Based on the online conversations we have seen and engaged in the following seem to be the most frequently asked questions or comments made to date in connection with the An Inconvenient PR Truth campaign animation. Feel free to ask more in the comments below.
Q. Are you suggesting irrelevant press release emails are causing climate change?
Q. Are you saying that irrelevance in general and spam in particular is the equivalent to pollution in the online world?
A. Yes. The billions £/$ that are probably spent either reducing it or wasted dealing with it are proof of this. Web filtering, spam filtering, pop up blockers, security patches, spam folders etc are just some of the many steps people take to try and reduce the impact of this online pollution.

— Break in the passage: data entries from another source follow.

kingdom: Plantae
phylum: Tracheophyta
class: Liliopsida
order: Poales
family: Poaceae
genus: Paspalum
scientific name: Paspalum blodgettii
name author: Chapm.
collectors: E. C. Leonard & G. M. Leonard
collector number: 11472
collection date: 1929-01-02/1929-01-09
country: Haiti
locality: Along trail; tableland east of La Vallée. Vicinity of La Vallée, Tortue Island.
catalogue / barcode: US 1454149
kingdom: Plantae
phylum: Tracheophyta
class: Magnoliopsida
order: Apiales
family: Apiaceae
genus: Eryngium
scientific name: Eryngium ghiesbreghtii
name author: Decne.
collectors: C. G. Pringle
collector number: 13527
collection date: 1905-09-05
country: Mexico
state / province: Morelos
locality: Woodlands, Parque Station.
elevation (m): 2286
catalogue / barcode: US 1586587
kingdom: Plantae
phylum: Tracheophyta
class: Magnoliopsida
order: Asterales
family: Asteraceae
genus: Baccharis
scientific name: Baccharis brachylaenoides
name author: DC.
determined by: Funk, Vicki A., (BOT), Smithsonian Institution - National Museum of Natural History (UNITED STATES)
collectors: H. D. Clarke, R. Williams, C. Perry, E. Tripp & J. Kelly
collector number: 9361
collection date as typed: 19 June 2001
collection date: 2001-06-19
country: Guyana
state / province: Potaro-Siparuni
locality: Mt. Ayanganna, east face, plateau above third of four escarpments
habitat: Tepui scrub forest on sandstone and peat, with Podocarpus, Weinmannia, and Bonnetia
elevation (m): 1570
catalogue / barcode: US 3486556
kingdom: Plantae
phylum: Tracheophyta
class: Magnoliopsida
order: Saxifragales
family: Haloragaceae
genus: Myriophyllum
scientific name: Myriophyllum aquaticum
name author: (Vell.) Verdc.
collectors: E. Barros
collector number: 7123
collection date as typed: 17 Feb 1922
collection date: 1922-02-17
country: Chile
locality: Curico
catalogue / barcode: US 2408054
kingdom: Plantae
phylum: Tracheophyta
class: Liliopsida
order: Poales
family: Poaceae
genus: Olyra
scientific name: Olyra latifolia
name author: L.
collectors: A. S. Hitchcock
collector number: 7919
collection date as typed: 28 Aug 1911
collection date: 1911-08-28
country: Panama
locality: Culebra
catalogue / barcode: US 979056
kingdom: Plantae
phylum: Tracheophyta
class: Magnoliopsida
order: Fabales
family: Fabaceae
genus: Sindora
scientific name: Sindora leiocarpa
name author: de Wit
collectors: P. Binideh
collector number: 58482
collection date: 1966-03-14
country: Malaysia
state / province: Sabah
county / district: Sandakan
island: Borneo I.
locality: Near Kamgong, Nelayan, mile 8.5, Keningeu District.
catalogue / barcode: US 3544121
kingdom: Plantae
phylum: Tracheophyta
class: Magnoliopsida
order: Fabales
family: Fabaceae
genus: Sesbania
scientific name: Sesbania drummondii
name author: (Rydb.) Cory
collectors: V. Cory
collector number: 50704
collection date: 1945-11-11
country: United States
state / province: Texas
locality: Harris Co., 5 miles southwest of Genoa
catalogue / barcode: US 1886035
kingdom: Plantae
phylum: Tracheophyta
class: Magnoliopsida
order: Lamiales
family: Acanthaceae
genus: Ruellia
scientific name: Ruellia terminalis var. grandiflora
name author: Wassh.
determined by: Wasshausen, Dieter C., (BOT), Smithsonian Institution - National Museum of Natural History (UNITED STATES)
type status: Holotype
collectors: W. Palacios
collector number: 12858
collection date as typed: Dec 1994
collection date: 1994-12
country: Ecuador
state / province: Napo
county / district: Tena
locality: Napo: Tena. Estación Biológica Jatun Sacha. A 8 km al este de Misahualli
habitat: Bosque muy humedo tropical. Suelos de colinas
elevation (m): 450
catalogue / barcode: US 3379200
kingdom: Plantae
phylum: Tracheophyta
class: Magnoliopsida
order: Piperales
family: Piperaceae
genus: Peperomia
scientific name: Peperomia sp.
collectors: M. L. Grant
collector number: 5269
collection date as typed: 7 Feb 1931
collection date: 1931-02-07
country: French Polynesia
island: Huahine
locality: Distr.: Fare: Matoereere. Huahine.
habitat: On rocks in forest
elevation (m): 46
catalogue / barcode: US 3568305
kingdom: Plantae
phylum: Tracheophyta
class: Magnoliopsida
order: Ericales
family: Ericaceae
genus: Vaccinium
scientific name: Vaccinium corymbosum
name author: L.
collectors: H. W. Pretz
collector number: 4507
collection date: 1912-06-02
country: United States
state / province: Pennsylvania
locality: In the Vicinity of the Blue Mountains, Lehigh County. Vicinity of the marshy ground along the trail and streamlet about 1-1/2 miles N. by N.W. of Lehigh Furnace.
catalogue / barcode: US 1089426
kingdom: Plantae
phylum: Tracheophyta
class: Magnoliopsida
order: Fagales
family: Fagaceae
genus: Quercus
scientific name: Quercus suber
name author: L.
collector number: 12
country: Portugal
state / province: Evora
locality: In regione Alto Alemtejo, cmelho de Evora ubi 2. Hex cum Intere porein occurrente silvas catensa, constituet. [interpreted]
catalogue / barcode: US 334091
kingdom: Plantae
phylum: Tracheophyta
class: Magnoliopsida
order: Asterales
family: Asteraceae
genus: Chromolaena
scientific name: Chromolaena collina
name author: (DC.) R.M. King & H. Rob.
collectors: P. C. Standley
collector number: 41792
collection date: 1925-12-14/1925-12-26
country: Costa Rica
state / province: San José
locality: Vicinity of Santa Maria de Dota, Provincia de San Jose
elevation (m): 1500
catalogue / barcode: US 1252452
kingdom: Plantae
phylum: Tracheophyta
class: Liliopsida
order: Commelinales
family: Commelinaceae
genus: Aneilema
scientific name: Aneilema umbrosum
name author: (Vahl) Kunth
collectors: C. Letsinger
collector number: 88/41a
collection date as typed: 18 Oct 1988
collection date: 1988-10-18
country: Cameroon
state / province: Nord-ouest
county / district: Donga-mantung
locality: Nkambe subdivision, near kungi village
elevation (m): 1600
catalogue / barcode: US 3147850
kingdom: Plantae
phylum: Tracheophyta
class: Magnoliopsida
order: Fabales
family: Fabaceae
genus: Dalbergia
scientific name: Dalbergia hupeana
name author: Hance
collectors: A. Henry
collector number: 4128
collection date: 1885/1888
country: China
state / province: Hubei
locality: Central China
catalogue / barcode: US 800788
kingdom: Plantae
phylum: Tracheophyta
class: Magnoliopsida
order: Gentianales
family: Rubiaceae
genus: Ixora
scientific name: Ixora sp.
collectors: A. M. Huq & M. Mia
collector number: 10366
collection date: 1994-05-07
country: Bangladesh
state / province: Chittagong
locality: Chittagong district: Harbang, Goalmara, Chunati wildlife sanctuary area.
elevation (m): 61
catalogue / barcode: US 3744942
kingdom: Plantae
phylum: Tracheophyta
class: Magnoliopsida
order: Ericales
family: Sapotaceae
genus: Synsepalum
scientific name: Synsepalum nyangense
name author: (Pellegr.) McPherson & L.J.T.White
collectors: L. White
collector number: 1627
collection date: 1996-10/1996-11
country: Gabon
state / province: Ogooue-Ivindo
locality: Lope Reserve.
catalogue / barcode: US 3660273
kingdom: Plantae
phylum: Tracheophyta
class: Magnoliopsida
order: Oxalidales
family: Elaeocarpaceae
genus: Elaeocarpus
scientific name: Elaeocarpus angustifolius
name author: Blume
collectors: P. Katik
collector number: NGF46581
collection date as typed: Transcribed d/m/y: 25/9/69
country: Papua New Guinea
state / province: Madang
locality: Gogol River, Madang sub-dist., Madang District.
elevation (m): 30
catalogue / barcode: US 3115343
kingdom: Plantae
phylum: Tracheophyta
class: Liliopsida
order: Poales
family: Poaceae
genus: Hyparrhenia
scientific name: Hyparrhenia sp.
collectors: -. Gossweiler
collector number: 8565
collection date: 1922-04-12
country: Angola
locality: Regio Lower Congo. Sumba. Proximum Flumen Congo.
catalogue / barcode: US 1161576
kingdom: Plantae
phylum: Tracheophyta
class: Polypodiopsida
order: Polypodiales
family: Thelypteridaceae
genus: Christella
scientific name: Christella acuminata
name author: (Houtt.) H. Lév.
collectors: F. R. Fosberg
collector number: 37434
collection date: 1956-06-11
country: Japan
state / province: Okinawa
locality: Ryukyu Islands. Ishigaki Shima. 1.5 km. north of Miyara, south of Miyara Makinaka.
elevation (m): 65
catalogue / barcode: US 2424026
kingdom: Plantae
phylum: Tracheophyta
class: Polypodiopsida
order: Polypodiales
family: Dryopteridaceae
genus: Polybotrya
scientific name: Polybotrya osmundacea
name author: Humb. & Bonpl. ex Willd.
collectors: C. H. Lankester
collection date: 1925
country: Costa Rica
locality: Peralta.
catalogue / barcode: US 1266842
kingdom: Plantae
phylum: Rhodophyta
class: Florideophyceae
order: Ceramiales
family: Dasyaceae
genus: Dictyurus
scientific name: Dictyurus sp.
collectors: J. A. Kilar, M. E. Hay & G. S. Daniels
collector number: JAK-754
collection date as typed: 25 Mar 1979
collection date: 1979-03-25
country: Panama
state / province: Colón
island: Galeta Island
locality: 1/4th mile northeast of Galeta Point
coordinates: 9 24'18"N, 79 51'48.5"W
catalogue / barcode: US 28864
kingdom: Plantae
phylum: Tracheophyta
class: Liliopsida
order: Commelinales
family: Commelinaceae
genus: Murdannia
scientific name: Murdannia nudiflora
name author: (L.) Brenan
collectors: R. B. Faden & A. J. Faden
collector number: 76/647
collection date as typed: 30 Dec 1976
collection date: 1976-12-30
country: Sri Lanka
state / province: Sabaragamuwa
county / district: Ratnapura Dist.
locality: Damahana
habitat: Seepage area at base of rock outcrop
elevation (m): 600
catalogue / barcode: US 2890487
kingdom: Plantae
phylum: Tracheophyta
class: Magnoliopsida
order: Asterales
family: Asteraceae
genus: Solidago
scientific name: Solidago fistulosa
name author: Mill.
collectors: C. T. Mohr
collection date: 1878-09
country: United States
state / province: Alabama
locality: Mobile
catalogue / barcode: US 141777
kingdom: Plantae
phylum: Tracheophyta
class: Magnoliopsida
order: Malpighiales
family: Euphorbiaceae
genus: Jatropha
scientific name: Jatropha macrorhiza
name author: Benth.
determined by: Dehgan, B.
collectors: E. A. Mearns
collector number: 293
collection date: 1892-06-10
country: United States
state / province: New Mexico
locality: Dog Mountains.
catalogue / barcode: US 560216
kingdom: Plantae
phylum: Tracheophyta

Q. Are you suggesting that irrelevant press release emails are the main cause of online irrelevance?
A. Not in the slightest. They are the tiniest tip of an enormous iceberg. This is why the animation states that the PR Industry is only “one of those responsible for” this problem. However within the PR and Media industries themselves the scale of the problem is significant.
Q. Why use the analogy with the environment and the Al Gore film?
A. As others have pointed out the animation is a pastiche, but it is intended as a respectful one. Hence the message in the opening segment that the debate about environmental pollution is now a mainstream one, despite being, as Al Gore stated, An Inconvenient Truth. Yet this issue of irrelevant press release emails, which is clearly FAR less important, is one that we in the PR world seem to avoid tackling.
The issue raises its head every so often, as it did earlier this month, but the debate, if any, that follows is limited, rarely constructive and often fails to acknowledge the scale of the problem. Indeed, what is reasonable for both senders and recipients to expect from each other or how they might better interact is rarely addressed. The tough one – how it could be solved is not really discussed and never (to our knowledge) in a broad church, mainstream, environment. So nothing really changes.
Yet dealing with this issue is arguably the equivalent of “turning off the light” in an environmental context. The research suggests that around two thirds of recipients would be happy with a 50:50 relevant/irrelevant split.
As a big step in the right direction is that really such a challenge? Particularly compared to dealing with climate change!
Q. What do you mean by the “PR Industry”?
A. PR industry, we believe, means all those individuals and organisations (inhouse, agencies, freelancers, service providers) involved in the creation and sending of press releases– and that includes RealWire and the other PR agencies and service provider supporters of the campaign.
Q. Was this meant as an attack on the PR industry?
A. No -not at all. In fact the opposite is true. It is precisely because all those involved in the campaign are passionate about public relations and the benefits it can bring, that we have wanted to raise this issue.
Most of us rely on this industry to pay the mortgage and feed our kids, so biting the hand … is not our intention. But squeezing it a bit in an attempt to attend to an issue that, if solved, could improve the impact and value of the industry as a whole, is a risk we are all prepared to take.
Q. Isn’t it just as important that clients consider the impact of this issue?
A. Yes absolutely, but we believe that it should start with PR practitioners first.